Un porte-parole de l’hôpital central de Kandahar a fait état d’au moins 33 morts et 74 blessés. « Nous sommes débordés. Il y a trop de cadavres et de blessés amenés à notre hôpital. Nous avons un besoin urgent de sang. Nous avons prié tous les médias locaux de Kandahar de demander aux gens de venir donner du sang ».

Vague d’attentats sanglants

Une quinzaine d’ambulances se sont rendues sur place, alors que les forces de sécurité talibanes ont été déployées aux abords du site, dont l’accès restait bloqué. De premières images de l’intérieur de la mosquée, ne pouvant être authentifiées dans l’immédiat, montraient des corps ensanglantés étendus au sol.

« Nous sommes attristés d’apprendre qu’une explosion a eu lieu dans une mosquée de la confrérie chiite (…) de la ville de Kandahar, dans laquelle un certain nombre de nos compatriotes ont été tués et blessés », a tweeté le porte-parole taliban du ministère de l’Intérieur, Qari Sayed Khosti.

Depuis leur arrivée au pouvoir le 15 août, les talibans, qui font du retour de la sécurité dans le pays après vingt ans de guerre leur priorité, sont confrontés à une vague d’attentats sanglants, menés par Daech. Sa branche locale, l’État islamique-Khorasan (EI-K), a ciblé ces dernières semaines les talibans et la minorité chiite afghane.

« Défi aux talibans »

Vendredi dernier, à Kunduz, à la même heure, un kamikaze a déclenché un gilet explosif dans la foule lors de la grande prière du vendredi à la mosquée chiite de Gozar-e-Sayed, tuant au moins une quarantaine de fidèles. L’attentat de Kunduz est l’attaque la plus meurtrière depuis le départ des troupes américaines du pays le 30 août.

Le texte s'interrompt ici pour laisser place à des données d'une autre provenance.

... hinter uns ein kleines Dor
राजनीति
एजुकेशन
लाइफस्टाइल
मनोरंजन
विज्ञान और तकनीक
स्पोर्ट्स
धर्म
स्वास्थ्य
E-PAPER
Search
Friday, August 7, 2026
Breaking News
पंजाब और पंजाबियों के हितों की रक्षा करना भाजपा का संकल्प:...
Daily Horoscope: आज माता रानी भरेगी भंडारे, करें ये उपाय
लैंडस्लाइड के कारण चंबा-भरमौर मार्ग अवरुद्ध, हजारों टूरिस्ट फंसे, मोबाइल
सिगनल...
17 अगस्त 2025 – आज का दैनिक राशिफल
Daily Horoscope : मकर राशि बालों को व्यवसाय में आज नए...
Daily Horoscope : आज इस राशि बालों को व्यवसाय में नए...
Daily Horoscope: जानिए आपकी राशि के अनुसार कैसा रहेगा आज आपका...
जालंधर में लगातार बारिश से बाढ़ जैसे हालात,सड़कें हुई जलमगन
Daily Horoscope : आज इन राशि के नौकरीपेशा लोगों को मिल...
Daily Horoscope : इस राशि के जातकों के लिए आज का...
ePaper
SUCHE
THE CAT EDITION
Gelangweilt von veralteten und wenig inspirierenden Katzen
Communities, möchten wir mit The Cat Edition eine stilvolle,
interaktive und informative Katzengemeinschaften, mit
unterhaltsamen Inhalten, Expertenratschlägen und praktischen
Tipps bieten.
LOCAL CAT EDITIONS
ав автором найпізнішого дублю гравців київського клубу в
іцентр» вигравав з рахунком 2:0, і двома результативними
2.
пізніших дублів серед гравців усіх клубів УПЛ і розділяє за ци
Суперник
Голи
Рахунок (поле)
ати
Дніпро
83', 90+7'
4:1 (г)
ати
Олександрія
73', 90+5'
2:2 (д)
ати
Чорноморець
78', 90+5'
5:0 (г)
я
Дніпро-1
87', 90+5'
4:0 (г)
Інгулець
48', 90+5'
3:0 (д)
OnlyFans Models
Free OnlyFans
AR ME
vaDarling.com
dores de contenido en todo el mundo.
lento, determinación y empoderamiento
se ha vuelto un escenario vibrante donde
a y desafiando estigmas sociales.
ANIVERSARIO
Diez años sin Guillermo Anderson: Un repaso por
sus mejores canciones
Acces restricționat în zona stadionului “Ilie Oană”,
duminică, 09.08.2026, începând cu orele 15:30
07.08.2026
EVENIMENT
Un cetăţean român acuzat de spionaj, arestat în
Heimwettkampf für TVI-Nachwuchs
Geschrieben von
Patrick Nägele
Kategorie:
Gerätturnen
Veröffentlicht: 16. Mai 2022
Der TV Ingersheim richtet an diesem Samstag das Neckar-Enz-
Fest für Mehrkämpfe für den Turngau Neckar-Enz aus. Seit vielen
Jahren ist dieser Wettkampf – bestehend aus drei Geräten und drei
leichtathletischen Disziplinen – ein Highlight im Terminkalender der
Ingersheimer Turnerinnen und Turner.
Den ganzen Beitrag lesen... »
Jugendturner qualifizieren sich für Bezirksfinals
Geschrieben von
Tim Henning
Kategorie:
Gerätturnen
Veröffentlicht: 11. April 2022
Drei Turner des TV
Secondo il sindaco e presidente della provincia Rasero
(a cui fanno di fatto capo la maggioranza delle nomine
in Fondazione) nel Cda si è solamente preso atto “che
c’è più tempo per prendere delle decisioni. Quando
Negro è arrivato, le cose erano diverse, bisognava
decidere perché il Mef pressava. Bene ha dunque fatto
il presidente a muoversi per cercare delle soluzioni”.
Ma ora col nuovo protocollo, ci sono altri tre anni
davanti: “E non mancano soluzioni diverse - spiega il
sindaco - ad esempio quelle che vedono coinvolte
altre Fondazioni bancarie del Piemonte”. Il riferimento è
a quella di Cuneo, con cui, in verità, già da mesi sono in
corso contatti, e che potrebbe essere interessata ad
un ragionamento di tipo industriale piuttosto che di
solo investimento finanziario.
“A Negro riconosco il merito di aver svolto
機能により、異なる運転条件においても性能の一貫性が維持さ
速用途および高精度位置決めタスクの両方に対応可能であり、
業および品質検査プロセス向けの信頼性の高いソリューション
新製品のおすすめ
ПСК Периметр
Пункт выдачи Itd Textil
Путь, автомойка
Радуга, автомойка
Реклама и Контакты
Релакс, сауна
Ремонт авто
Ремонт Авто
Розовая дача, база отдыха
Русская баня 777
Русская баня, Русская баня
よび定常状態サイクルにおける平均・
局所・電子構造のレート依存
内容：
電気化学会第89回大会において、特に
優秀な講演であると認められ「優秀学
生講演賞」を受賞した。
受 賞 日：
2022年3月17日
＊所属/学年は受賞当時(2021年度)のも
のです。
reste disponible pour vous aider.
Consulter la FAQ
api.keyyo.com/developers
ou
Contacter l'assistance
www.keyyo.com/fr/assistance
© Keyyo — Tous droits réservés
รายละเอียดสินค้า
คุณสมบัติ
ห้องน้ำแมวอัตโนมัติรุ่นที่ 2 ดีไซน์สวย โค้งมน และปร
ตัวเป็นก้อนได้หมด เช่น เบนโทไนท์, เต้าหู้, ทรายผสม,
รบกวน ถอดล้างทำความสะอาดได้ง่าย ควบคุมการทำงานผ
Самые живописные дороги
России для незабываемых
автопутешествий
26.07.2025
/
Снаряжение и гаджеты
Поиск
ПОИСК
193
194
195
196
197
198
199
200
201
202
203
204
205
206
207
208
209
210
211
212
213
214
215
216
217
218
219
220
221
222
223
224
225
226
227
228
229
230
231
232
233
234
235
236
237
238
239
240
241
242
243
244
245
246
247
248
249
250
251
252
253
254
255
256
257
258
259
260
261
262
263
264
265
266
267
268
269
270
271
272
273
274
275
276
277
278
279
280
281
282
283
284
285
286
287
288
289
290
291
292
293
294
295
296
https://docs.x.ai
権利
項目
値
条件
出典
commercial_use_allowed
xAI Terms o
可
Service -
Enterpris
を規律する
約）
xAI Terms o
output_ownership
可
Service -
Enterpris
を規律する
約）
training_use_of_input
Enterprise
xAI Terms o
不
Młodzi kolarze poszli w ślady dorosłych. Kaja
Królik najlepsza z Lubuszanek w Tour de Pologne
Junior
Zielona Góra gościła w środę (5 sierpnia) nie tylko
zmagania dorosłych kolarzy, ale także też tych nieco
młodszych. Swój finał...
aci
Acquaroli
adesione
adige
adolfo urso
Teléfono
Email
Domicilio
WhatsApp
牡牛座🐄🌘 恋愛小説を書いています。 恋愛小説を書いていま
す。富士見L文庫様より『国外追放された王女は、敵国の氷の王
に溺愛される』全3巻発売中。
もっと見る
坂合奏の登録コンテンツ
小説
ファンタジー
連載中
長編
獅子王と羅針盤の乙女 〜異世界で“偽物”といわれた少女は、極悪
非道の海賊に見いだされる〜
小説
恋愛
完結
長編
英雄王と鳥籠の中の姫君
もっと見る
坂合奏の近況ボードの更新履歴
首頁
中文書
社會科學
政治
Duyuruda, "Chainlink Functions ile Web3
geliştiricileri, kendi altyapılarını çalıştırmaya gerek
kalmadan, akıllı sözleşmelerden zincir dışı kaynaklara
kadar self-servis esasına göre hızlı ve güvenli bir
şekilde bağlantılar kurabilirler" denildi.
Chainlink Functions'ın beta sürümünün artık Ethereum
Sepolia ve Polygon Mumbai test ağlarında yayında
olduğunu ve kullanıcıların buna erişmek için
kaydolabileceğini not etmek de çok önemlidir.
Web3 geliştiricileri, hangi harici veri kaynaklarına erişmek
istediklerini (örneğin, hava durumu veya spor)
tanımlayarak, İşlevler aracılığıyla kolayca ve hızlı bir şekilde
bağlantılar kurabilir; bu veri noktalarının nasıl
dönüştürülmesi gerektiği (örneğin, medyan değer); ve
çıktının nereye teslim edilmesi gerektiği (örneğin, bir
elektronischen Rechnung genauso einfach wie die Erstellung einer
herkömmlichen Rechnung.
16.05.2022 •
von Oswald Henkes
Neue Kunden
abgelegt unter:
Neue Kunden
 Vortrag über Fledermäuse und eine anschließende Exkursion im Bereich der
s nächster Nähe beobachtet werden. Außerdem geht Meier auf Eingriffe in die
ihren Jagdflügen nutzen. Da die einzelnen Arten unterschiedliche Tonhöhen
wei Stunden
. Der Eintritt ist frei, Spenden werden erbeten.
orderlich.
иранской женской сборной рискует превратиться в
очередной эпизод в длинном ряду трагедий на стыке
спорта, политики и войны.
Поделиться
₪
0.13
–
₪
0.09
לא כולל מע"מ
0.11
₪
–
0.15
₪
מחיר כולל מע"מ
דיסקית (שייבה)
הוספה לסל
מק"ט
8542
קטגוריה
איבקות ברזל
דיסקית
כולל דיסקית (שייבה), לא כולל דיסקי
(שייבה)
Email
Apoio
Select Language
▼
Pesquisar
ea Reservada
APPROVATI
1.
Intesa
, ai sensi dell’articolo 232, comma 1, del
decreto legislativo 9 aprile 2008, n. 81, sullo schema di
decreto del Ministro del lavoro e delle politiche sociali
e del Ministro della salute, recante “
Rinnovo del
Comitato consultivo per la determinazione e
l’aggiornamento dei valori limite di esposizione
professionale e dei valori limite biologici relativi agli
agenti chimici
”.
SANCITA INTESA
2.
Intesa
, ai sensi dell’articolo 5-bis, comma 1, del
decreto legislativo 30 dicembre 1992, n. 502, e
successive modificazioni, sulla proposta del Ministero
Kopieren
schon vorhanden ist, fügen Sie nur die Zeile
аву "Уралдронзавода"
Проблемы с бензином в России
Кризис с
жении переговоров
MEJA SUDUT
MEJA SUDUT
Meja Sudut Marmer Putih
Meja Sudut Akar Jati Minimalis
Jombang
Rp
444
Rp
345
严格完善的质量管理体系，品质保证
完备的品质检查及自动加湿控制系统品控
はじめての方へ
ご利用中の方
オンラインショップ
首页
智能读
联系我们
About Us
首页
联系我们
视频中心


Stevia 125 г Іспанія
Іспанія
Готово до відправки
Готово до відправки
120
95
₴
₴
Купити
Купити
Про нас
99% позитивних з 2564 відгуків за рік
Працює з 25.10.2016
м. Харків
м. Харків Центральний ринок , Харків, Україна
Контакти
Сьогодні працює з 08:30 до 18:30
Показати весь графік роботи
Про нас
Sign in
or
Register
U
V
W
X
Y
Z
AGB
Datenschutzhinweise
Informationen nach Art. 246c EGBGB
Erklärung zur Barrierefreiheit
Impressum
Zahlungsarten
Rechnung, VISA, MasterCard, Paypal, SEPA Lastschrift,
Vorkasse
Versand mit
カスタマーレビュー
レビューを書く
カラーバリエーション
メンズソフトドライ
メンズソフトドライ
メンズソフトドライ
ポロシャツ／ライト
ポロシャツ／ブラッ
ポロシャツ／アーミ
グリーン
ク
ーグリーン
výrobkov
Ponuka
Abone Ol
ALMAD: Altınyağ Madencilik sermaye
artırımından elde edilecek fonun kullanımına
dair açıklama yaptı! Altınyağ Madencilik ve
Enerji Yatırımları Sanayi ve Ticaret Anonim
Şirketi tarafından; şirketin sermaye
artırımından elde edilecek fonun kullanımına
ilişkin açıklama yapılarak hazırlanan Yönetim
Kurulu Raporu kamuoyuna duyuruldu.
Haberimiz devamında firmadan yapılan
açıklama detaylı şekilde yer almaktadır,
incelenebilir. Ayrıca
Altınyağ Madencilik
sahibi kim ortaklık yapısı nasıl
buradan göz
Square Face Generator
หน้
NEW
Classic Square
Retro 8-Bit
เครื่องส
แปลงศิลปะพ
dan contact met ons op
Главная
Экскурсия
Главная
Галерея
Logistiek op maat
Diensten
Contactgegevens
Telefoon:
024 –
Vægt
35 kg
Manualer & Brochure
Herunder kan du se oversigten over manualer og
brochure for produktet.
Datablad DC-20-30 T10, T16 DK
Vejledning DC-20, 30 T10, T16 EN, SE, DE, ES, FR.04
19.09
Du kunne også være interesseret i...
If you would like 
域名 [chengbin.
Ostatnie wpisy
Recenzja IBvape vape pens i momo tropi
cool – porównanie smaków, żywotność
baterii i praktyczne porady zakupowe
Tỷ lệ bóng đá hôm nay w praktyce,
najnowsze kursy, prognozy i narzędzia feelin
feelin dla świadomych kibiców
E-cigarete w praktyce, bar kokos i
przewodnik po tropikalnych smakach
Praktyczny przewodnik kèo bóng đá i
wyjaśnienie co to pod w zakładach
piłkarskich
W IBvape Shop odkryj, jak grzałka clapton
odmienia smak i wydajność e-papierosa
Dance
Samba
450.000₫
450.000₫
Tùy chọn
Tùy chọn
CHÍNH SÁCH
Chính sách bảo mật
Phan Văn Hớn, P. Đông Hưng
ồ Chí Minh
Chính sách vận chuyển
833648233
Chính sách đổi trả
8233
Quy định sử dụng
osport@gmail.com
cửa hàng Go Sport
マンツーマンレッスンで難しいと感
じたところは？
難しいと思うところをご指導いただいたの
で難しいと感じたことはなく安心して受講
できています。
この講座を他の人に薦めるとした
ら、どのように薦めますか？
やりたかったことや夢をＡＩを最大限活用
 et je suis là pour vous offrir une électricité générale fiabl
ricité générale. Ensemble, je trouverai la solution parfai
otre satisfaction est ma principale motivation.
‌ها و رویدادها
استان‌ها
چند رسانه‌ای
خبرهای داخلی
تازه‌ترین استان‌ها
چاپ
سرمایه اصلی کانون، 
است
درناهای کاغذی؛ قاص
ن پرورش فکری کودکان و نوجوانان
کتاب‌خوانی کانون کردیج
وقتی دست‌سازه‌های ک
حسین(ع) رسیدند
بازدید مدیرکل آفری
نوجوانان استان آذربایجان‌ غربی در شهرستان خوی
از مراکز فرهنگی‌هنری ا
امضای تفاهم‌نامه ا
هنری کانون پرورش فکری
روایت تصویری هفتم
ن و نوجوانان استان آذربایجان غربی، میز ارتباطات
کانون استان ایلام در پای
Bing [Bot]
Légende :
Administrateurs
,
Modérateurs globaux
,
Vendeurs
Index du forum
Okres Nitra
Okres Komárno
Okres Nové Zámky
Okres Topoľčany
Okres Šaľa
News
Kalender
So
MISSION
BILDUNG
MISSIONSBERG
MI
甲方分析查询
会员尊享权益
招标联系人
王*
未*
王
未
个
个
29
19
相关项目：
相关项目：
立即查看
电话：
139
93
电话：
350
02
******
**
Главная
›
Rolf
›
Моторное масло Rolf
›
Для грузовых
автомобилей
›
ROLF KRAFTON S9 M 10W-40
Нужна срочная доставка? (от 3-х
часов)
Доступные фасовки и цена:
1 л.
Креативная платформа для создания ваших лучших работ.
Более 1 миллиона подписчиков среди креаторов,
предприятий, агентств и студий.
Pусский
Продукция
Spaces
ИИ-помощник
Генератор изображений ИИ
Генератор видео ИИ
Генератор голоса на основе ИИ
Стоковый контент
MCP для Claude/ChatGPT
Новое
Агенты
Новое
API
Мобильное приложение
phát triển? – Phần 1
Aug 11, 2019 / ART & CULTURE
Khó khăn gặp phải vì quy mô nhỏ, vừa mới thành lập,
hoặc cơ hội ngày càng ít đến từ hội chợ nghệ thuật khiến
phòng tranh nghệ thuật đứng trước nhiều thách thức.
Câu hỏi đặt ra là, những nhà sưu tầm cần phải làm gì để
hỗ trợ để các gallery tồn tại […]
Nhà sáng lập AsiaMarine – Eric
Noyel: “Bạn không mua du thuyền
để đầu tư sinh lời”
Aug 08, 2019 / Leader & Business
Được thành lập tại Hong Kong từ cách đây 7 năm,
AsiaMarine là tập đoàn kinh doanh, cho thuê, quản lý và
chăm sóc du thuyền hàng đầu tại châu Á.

L’EI-K, groupe sunnite rival des talibans et qui se présente comme le seul garant d’une vision rigoriste de l’islam, a ciblé à de très nombreuses reprises ces dernières années la minorité chiite, en particulier les hazaras, considérée comme « hérétique ». Les talibans eux-mêmes s’en sont souvent pris dans le passé aux chiites, qui représentent entre 10% et 20% de la population afghane (environ 40 millions d’habitants). Mais depuis leur arrivée au pouvoir, ils se sont dits déterminés à garantir leur sécurité.

Cette attaque est « un défi lancé aux talibans qui prétendent détenir le contrôle du pays », analyse Abdul Sayed, chercheur spécialisé dans le suivi des groupes jihadistes afghans pour la plateforme ExTrac. « S’ils ne peuvent pas protéger Kandahar d’une attaque de l’EI-K, comment pourraient-ils protéger le reste du pays de l’EI-K ? », pointe l’analyste.